- [Task brief] Leave out the pictures and repeat the entries below verbatim.

[Data entries]
++++++
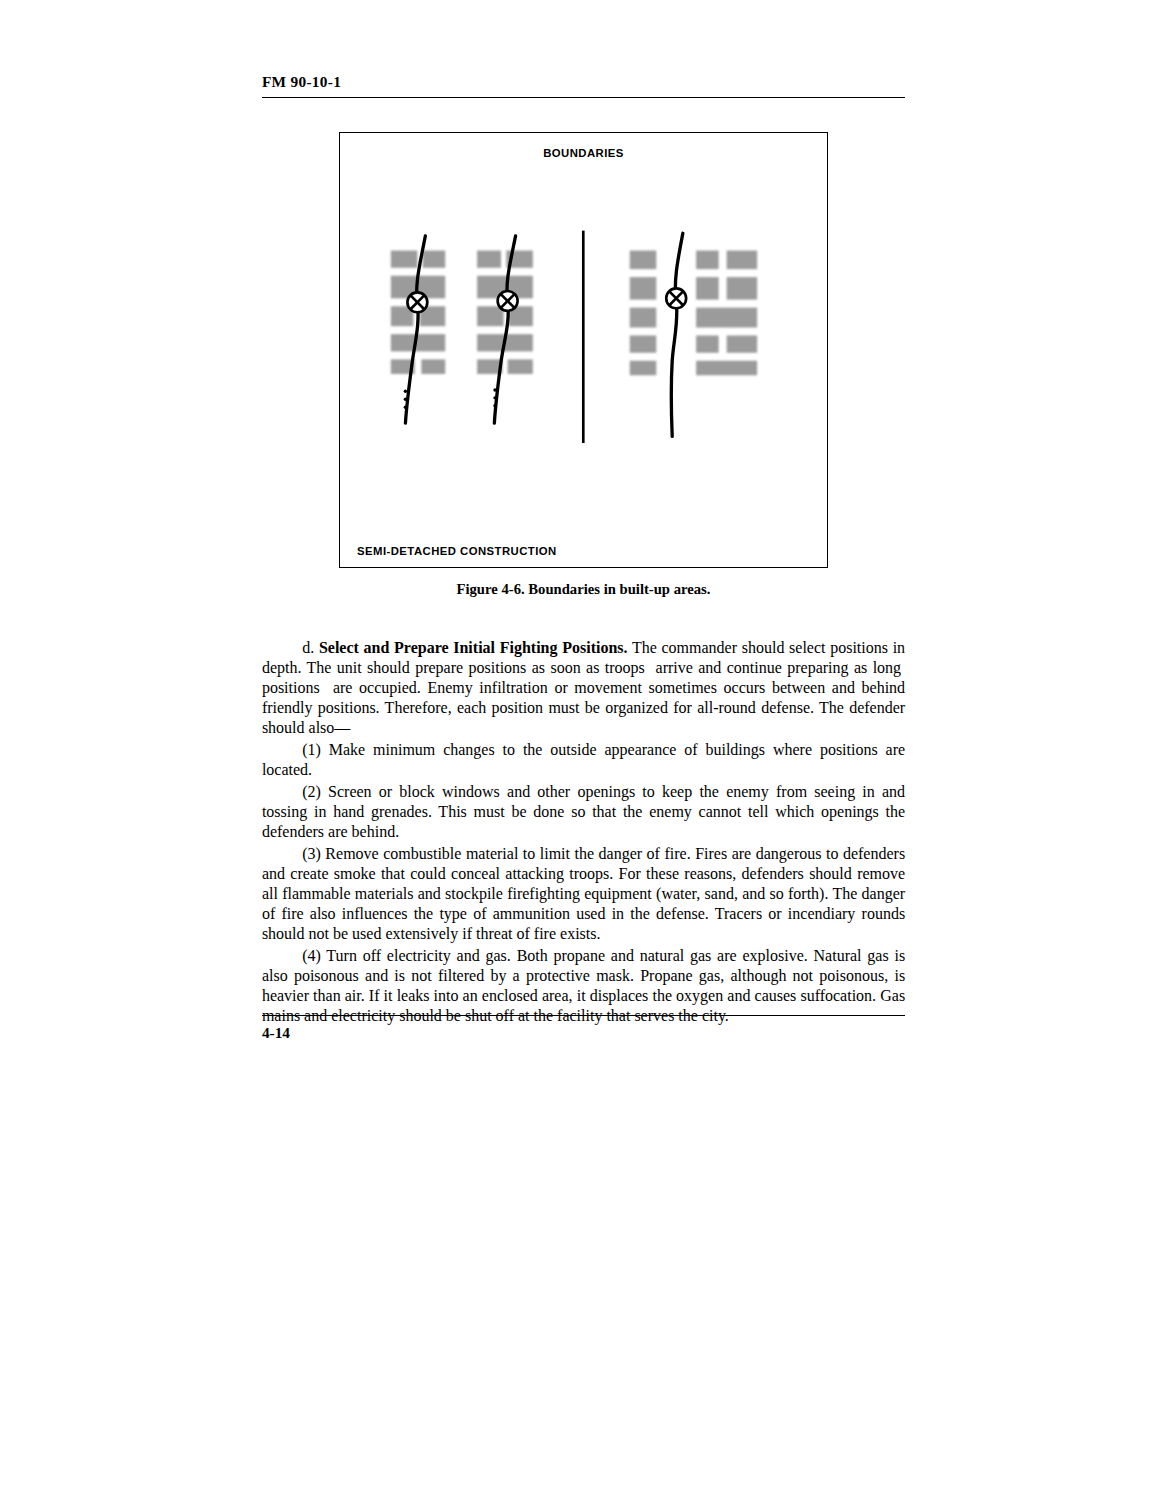FM 90-10-1
BOUNDARIES
SEMI-DETACHED CONSTRUCTION
Figure 4-6. Boundaries in built-up areas.
d. Select and Prepare Initial Fighting Positions. The commander should select positions in depth. The unit should prepare positions as soon as troops arrive and continue preparing as long positions are occupied. Enemy infiltration or movement sometimes occurs between and behind friendly positions. Therefore, each position must be organized for all-round defense. The defender should also—
(1) Make minimum changes to the outside appearance of buildings where positions are located.
(2) Screen or block windows and other openings to keep the enemy from seeing in and tossing in hand grenades. This must be done so that the enemy cannot tell which openings the defenders are behind.
(3) Remove combustible material to limit the danger of fire. Fires are dangerous to defenders and create smoke that could conceal attacking troops. For these reasons, defenders should remove all flammable materials and stockpile firefighting equipment (water, sand, and so forth). The danger of fire also influences the type of ammunition used in the defense. Tracers or incendiary rounds should not be used extensively if threat of fire exists.
(4) Turn off electricity and gas. Both propane and natural gas are explosive. Natural gas is also poisonous and is not filtered by a protective mask. Propane gas, although not poisonous, is heavier than air. If it leaks into an enclosed area, it displaces the oxygen and causes suffocation. Gas mains and electricity should be shut off at the facility that serves the city.
4-14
++++++
- [Problem solution]
FM 90-10-1
BOUNDARIES
SEMI-DETACHED CONSTRUCTION
Figure 4-6. Boundaries in built-up areas.
d. Select and Prepare Initial Fighting Positions. The commander should select positions in depth. The unit should prepare positions as soon as troops arrive and continue preparing as long positions are occupied. Enemy infiltration or movement sometimes occurs between and behind friendly positions. Therefore, each position must be organized for all-round defense. The defender should also—
(1) Make minimum changes to the outside appearance of buildings where positions are located.
(2) Screen or block windows and other openings to keep the enemy from seeing in and tossing in hand grenades. This must be done so that the enemy cannot tell which openings the defenders are behind.
(3) Remove combustible material to limit the danger of fire. Fires are dangerous to defenders and create smoke that could conceal attacking troops. For these reasons, defenders should remove all flammable materials and stockpile firefighting equipment (water, sand, and so forth). The danger of fire also influences the type of ammunition used in the defense. Tracers or incendiary rounds should not be used extensively if threat of fire exists.
(4) Turn off electricity and gas. Both propane and natural gas are explosive. Natural gas is also poisonous and is not filtered by a protective mask. Propane gas, although not poisonous, is heavier than air. If it leaks into an enclosed area, it displaces the oxygen and causes suffocation. Gas mains and electricity should be shut off at the facility that serves the city.
4-14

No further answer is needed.